TASK OBJECTIVE: Put every line of the items below into a JSON list of strings, one string per line, with blank lines left out.

··· PROVIDED DATA ···

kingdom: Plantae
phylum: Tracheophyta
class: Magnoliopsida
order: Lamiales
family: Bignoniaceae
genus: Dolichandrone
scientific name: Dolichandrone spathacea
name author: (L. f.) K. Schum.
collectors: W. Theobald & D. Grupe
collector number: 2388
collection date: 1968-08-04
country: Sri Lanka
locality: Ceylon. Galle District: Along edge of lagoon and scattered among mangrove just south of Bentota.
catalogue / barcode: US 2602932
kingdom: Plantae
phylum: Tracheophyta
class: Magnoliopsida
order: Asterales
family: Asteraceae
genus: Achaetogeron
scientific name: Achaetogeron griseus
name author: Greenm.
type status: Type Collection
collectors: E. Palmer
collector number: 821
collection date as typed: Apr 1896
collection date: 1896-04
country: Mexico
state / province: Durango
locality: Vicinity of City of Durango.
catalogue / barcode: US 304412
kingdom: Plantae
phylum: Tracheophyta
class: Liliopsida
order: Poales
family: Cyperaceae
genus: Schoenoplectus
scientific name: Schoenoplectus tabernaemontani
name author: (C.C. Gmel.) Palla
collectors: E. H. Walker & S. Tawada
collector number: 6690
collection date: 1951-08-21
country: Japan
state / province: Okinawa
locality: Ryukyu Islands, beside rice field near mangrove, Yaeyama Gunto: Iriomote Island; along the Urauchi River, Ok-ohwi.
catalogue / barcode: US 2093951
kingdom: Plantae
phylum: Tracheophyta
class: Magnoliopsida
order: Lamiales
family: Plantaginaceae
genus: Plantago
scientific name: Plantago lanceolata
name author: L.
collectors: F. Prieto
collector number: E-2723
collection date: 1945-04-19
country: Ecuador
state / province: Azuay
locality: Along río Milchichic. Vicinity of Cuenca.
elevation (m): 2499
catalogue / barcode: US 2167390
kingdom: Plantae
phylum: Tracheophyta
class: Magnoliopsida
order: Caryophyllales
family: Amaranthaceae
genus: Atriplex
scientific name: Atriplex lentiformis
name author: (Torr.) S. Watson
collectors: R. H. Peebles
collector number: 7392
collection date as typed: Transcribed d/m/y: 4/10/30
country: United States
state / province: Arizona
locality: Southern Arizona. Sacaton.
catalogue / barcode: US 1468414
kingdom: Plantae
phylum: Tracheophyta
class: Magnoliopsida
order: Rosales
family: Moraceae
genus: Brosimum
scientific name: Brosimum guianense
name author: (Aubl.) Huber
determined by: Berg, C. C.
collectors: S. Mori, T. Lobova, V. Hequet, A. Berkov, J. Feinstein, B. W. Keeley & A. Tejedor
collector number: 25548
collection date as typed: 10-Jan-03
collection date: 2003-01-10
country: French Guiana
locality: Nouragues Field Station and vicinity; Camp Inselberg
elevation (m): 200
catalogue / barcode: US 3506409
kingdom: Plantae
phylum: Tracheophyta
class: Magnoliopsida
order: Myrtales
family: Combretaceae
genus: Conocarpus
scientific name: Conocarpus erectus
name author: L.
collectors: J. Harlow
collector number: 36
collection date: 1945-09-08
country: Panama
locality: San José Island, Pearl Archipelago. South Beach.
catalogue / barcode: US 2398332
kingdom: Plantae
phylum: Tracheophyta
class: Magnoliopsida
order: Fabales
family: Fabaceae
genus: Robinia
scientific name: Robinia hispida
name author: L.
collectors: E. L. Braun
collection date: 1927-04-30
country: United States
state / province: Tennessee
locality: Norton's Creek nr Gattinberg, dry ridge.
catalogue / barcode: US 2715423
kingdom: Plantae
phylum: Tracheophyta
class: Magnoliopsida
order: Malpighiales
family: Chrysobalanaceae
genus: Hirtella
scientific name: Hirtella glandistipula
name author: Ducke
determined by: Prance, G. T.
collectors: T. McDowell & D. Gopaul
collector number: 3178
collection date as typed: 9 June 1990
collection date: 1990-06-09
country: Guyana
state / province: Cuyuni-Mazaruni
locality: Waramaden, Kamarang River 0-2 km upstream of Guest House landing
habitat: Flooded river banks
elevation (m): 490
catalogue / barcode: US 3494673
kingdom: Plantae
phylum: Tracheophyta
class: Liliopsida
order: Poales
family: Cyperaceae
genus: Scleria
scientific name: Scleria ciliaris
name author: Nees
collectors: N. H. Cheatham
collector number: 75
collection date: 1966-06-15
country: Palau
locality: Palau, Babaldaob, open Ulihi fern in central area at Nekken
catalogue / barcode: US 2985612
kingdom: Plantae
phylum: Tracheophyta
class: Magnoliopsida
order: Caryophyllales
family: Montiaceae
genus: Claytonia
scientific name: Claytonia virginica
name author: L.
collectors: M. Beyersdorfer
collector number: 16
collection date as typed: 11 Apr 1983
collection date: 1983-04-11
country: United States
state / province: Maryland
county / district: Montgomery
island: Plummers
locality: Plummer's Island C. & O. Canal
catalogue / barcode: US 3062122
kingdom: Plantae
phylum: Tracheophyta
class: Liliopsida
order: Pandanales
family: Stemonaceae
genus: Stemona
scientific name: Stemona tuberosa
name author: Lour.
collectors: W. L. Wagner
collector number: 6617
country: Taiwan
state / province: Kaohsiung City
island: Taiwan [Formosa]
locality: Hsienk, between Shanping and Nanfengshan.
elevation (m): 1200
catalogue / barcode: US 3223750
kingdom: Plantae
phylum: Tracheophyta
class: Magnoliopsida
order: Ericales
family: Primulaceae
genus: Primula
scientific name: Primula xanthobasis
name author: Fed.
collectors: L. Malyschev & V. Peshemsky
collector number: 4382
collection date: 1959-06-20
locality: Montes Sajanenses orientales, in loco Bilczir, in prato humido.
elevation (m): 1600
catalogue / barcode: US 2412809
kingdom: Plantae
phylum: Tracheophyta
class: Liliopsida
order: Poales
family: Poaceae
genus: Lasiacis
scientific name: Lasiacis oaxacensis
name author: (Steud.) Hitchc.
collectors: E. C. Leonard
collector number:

···

TASK RESPONSE:
[
  "kingdom: Plantae",
  "phylum: Tracheophyta",
  "class: Magnoliopsida",
  "order: Lamiales",
  "family: Bignoniaceae",
  "genus: Dolichandrone",
  "scientific name: Dolichandrone spathacea",
  "name author: (L. f.) K. Schum.",
  "collectors: W. Theobald & D. Grupe",
  "collector number: 2388",
  "collection date: 1968-08-04",
  "country: Sri Lanka",
  "locality: Ceylon. Galle District: Along edge of lagoon and scattered among mangrove just south of Bentota.",
  "catalogue / barcode: US 2602932",
  "kingdom: Plantae",
  "phylum: Tracheophyta",
  "class: Magnoliopsida",
  "order: Asterales",
  "family: Asteraceae",
  "genus: Achaetogeron",
  "scientific name: Achaetogeron griseus",
  "name author: Greenm.",
  "type status: Type Collection",
  "collectors: E. Palmer",
  "collector number: 821",
  "collection date as typed: Apr 1896",
  "collection date: 1896-04",
  "country: Mexico",
  "state / province: Durango",
  "locality: Vicinity of City of Durango.",
  "catalogue / barcode: US 304412",
  "kingdom: Plantae",
  "phylum: Tracheophyta",
  "class: Liliopsida",
  "order: Poales",
  "family: Cyperaceae",
  "genus: Schoenoplectus",
  "scientific name: Schoenoplectus tabernaemontani",
  "name author: (C.C. Gmel.) Palla",
  "collectors: E. H. Walker & S. Tawada",
  "collector number: 6690",
  "collection date: 1951-08-21",
  "country: Japan",
  "state / province: Okinawa",
  "locality: Ryukyu Islands, beside rice field near mangrove, Yaeyama Gunto: Iriomote Island; along the Urauchi River, Ok-ohwi.",
  "catalogue / barcode: US 2093951",
  "kingdom: Plantae",
  "phylum: Tracheophyta",
  "class: Magnoliopsida",
  "order: Lamiales",
  "family: Plantaginaceae",
  "genus: Plantago",
  "scientific name: Plantago lanceolata",
  "name author: L.",
  "collectors: F. Prieto",
  "collector number: E-2723",
  "collection date: 1945-04-19",
  "country: Ecuador",
  "state / province: Azuay",
  "locality: Along río Milchichic. Vicinity of Cuenca.",
  "elevation (m): 2499",
  "catalogue / barcode: US 2167390",
  "kingdom: Plantae",
  "phylum: Tracheophyta",
  "class: Magnoliopsida",
  "order: Caryophyllales",
  "family: Amaranthaceae",
  "genus: Atriplex",
  "scientific name: Atriplex lentiformis",
  "name author: (Torr.) S. Watson",
  "collectors: R. H. Peebles",
  "collector number: 7392",
  "collection date as typed: Transcribed d/m/y: 4/10/30",
  "country: United States",
  "state / province: Arizona",
  "locality: Southern Arizona. Sacaton.",
  "catalogue / barcode: US 1468414",
  "kingdom: Plantae",
  "phylum: Tracheophyta",
  "class: Magnoliopsida",
  "order: Rosales",
  "family: Moraceae",
  "genus: Brosimum",
  "scientific name: Brosimum guianense",
  "name author: (Aubl.) Huber",
  "determined by: Berg, C. C.",
  "collectors: S. Mori, T. Lobova, V. Hequet, A. Berkov, J. Feinstein, B. W. Keeley & A. Tejedor",
  "collector number: 25548",
  "collection date as typed: 10-Jan-03",
  "collection date: 2003-01-10",
  "country: French Guiana",
  "locality: Nouragues Field Station and vicinity; Camp Inselberg",
  "elevation (m): 200",
  "catalogue / barcode: US 3506409",
  "kingdom: Plantae",
  "phylum: Tracheophyta",
  "class: Magnoliopsida",
  "order: Myrtales",
  "family: Combretaceae",
  "genus: Conocarpus",
  "scientific name: Conocarpus erectus",
  "name author: L.",
  "collectors: J. Harlow",
  "collector number: 36",
  "collection date: 1945-09-08",
  "country: Panama",
  "locality: San José Island, Pearl Archipelago. South Beach.",
  "catalogue / barcode: US 2398332",
  "kingdom: Plantae",
  "phylum: Tracheophyta",
  "class: Magnoliopsida",
  "order: Fabales",
  "family: Fabaceae",
  "genus: Robinia",
  "scientific name: Robinia hispida",
  "name author: L.",
  "collectors: E. L. Braun",
  "collection date: 1927-04-30",
  "country: United States",
  "state / province: Tennessee",
  "locality: Norton's Creek nr Gattinberg, dry ridge.",
  "catalogue / barcode: US 2715423",
  "kingdom: Plantae",
  "phylum: Tracheophyta",
  "class: Magnoliopsida",
  "order: Malpighiales",
  "family: Chrysobalanaceae",
  "genus: Hirtella",
  "scientific name: Hirtella glandistipula",
  "name author: Ducke",
  "determined by: Prance, G. T.",
  "collectors: T. McDowell & D. Gopaul",
  "collector number: 3178",
  "collection date as typed: 9 June 1990",
  "collection date: 1990-06-09",
  "country: Guyana",
  "state / province: Cuyuni-Mazaruni",
  "locality: Waramaden, Kamarang River 0-2 km upstream of Guest House landing",
  "habitat: Flooded river banks",
  "elevation (m): 490",
  "catalogue / barcode: US 3494673",
  "kingdom: Plantae",
  "phylum: Tracheophyta",
  "class: Liliopsida",
  "order: Poales",
  "family: Cyperaceae",
  "genus: Scleria",
  "scientific name: Scleria ciliaris",
  "name author: Nees",
  "collectors: N. H. Cheatham",
  "collector number: 75",
  "collection date: 1966-06-15",
  "country: Palau",
  "locality: Palau, Babaldaob, open Ulihi fern in central area at Nekken",
  "catalogue / barcode: US 2985612",
  "kingdom: Plantae",
  "phylum: Tracheophyta",
  "class: Magnoliopsida",
  "order: Caryophyllales",
  "family: Montiaceae",
  "genus: Claytonia",
  "scientific name: Claytonia virginica",
  "name author: L.",
  "collectors: M. Beyersdorfer",
  "collector number: 16",
  "collection date as typed: 11 Apr 1983",
  "collection date: 1983-04-11",
  "country: United States",
  "state / province: Maryland",
  "county / district: Montgomery",
  "island: Plummers",
  "locality: Plummer's Island C. & O. Canal",
  "catalogue / barcode: US 3062122",
  "kingdom: Plantae",
  "phylum: Tracheophyta",
  "class: Liliopsida",
  "order: Pandanales",
  "family: Stemonaceae",
  "genus: Stemona",
  "scientific name: Stemona tuberosa",
  "name author: Lour.",
  "collectors: W. L. Wagner",
  "collector number: 6617",
  "country: Taiwan",
  "state / province: Kaohsiung City",
  "island: Taiwan [Formosa]",
  "locality: Hsienk, between Shanping and Nanfengshan.",
  "elevation (m): 1200",
  "catalogue / barcode: US 3223750",
  "kingdom: Plantae",
  "phylum: Tracheophyta",
  "class: Magnoliopsida",
  "order: Ericales",
  "family: Primulaceae",
  "genus: Primula",
  "scientific name: Primula xanthobasis",
  "name author: Fed.",
  "collectors: L. Malyschev & V. Peshemsky",
  "collector number: 4382",
  "collection date: 1959-06-20",
  "locality: Montes Sajanenses orientales, in loco Bilczir, in prato humido.",
  "elevation (m): 1600",
  "catalogue / barcode: US 2412809",
  "kingdom: Plantae",
  "phylum: Tracheophyta",
  "class: Liliopsida",
  "order: Poales",
  "family: Poaceae",
  "genus: Lasiacis",
  "scientific name: Lasiacis oaxacensis",
  "name author: (Steud.) Hitchc.",
  "collectors: E. C. Leonard",
  "collector number:"
]